Mr. Castro’s logic also leads to another set of predictions. If discriminative parental solicitude is the mechanism, then stepfathers who have a genetic son should be more likely to kill their stepson than stepfathers who only have genetic daughters. If Temrin et al.’s explanation is correct, then stepfathers with genetic sons should be no more or no less murderous of their stepsons than stepfathers with only genetic daughters.
Mr. Castro on his own located a Canadian study of filicides (Harris, G. T., Hilton, N. Z., Rice, M. E., & Eke, A. W. (2007). Children killed by genetic parents versus stepparents. Evolution and Human Behavior, 28, 85-95). In this study, the proportion of sons among the murder victims of stepfathers is 56% and the proportion of sons among the murder victims of genetic fathers is 57%. The difference is not statistically significant, and is in the wrong direction from that predicted by discriminative parental solicitude. So the initial inspection of Harris et al.’s data seems to support Temrin et al.’s alternative explanation of filicides. Harris et al.’s study does not present information on whether the stepfathers have genetics sons or daughters to allow us to test the second set of predictions.
At any rate, I believe Mr. Castro’s idea provides a novel way to adjudicate between Daly and Wilson’s discriminative parental solicitude and Temrin et al.’s alternative explanation of filicides.

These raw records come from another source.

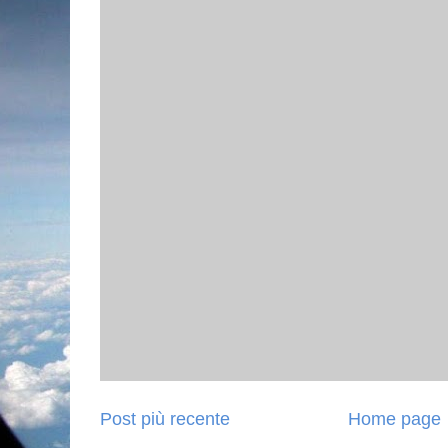
Post più recente
Home page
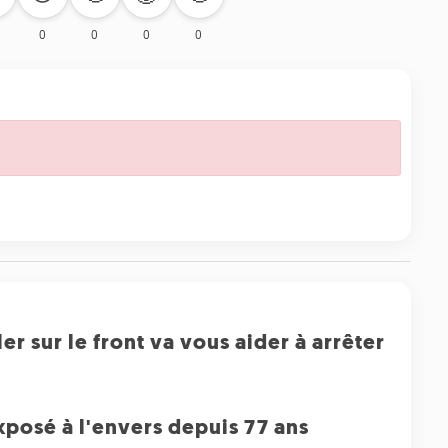
0
0
0
0
ler sur le front va vous aider à arrêter
posé à l'envers depuis 77 ans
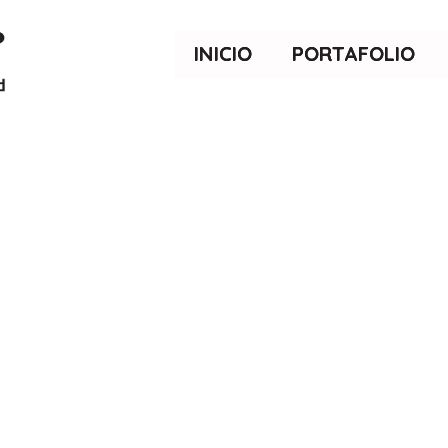
INICIO
PORTAFOLIO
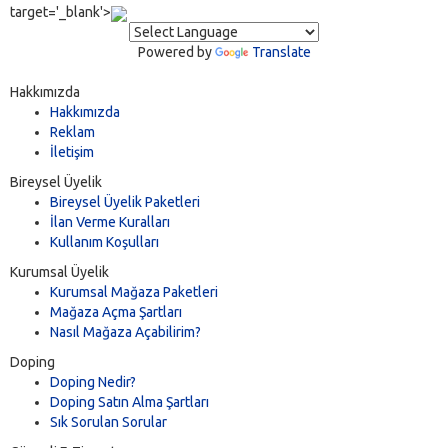
target='_blank'>
Powered by
Translate
Hakkımızda
Hakkımızda
Reklam
İletişim
Bireysel Üyelik
Bireysel Üyelik Paketleri
İlan Verme Kuralları
Kullanım Koşulları
Kurumsal Üyelik
Kurumsal Mağaza Paketleri
Mağaza Açma Şartları
Nasıl Mağaza Açabilirim?
Doping
Doping Nedir?
Doping Satın Alma Şartları
Sık Sorulan Sorular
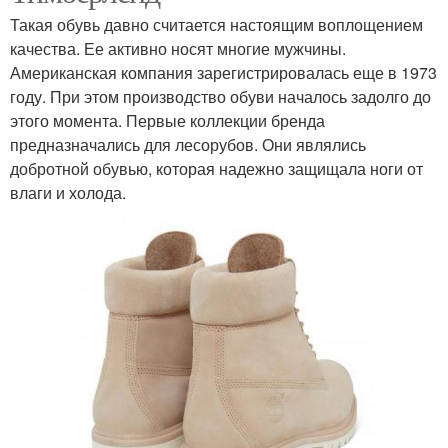
Такая обувь давно считается настоящим воплощением
качества. Ее активно носят многие мужчины.
Американская компания зарегистрировалась еще в 1973
году. При этом производство обуви началось задолго до
этого момента. Первые коллекции бренда
предназначались для лесорубов. Они являлись
добротной обувью, которая надежно защищала ноги от
влаги и холода.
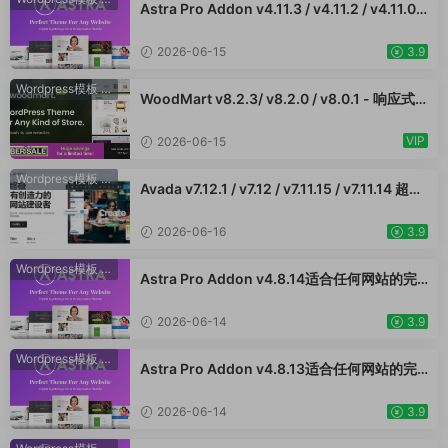
Astra Pro Addon v4.11.3 / v4.11.2 / v4.11.0 /
v4.10.1 /v4.9.2 /v4.9.1 / v4.9.0适合任何网站
的完美主题 WordPress WooCommerce 主
2026-06-15
3.9
题 适用于一般商业网站、跨境电商独立站商城
模板时尚电子产品、数码产品、时装店、家具
Wordpress模板
·
WooCommerce主题
WoodMart v8.2.3/ v8.2.0 / v8.0.1 - 响应式
店、装饰品、手表、化妆品、运动鞋子、家居
WooCommerce 主题 WordPress 主题 跨境
产品行业购物网站WordPress模板
电商独立站商城模板时尚电子产品、数码产
VIP
2026-06-15
品、时装店、家具店、装饰品、手表、化妆
品、运动鞋子、家居产品行业购物网站WooСo
Wordpress模板
·
WooCommerce主题
Avada v7.12.1 / v7.12 / v7.11.15 / v7.11.14 超强
mmerce主题
大的响应式多功能主题 跨境电商独立站商城模
板时尚电子产品、数码产品、时装店、家具
2026-06-16
3.9
店、装饰品、手表、化妆品、运动鞋子、家居
产品行业购物网站
Wordpress模板
·
WooCommerce主题
Astra Pro Addon v4.8.14适合任何网站的完
美主题 WordPress WooCommerce 主题 适
用于一般商业网站、跨境电商独立站商城模板
2026-06-14
3.9
时尚电子产品、数码产品、时装店、家具店、
装饰品、手表、化妆品、运动鞋子、家居产品
Wordpress模板
·
WooCommerce主题
Astra Pro Addon v4.8.13适合任何网站的完
行业购物网站WordPress模板
美主题 WordPress WooCommerce 主题 适
用于一般商业网站、跨境电商独立站商城模板
2026-06-14
3.9
时尚电子产品、数码产品、时装店、家具店、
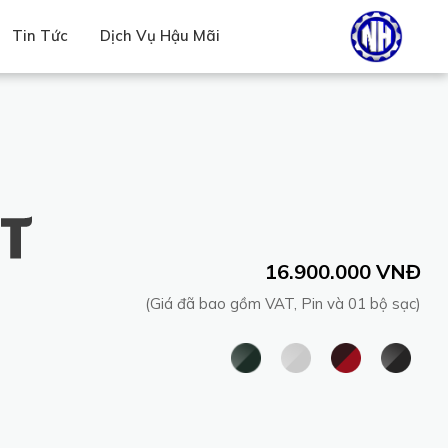
Tin Tức
Dịch Vụ Hậu Mãi
16.900.000 VNĐ
(Giá đã bao gồm VAT, Pin và 01 bộ sạc)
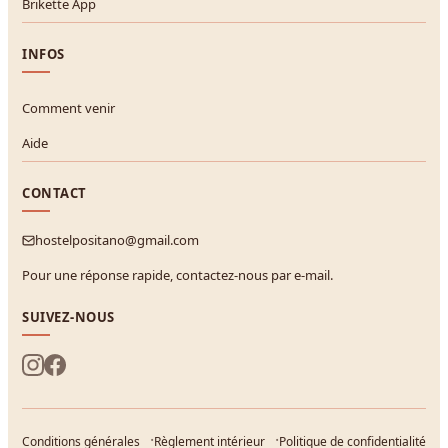
Brikette App
INFOS
Comment venir
Aide
CONTACT
hostelpositano@gmail.com
Pour une réponse rapide, contactez-nous par e-mail.
SUIVEZ-NOUS
Conditions générales
Règlement intérieur
Politique de confidentialité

As an aside, it is interesting to note that, just like Mr. Alok Lal, who has made a significant contribution to my blog earlier, Mr. Castro was also trained as an engineer and currently works in the computer field. What is it about engineers who work with computers and their insight into evolutionary psychology? My guess is that general intelligence trumps both interest and experience. Engineers on average tend to have higher intelligence than many others. And they appear to be able to apply their intelligence to solving theoretical problems in other fields, like evolutionary psychology, better than others who were initially more interested in human behavior and who thus may have studied psychology or social sciences in college.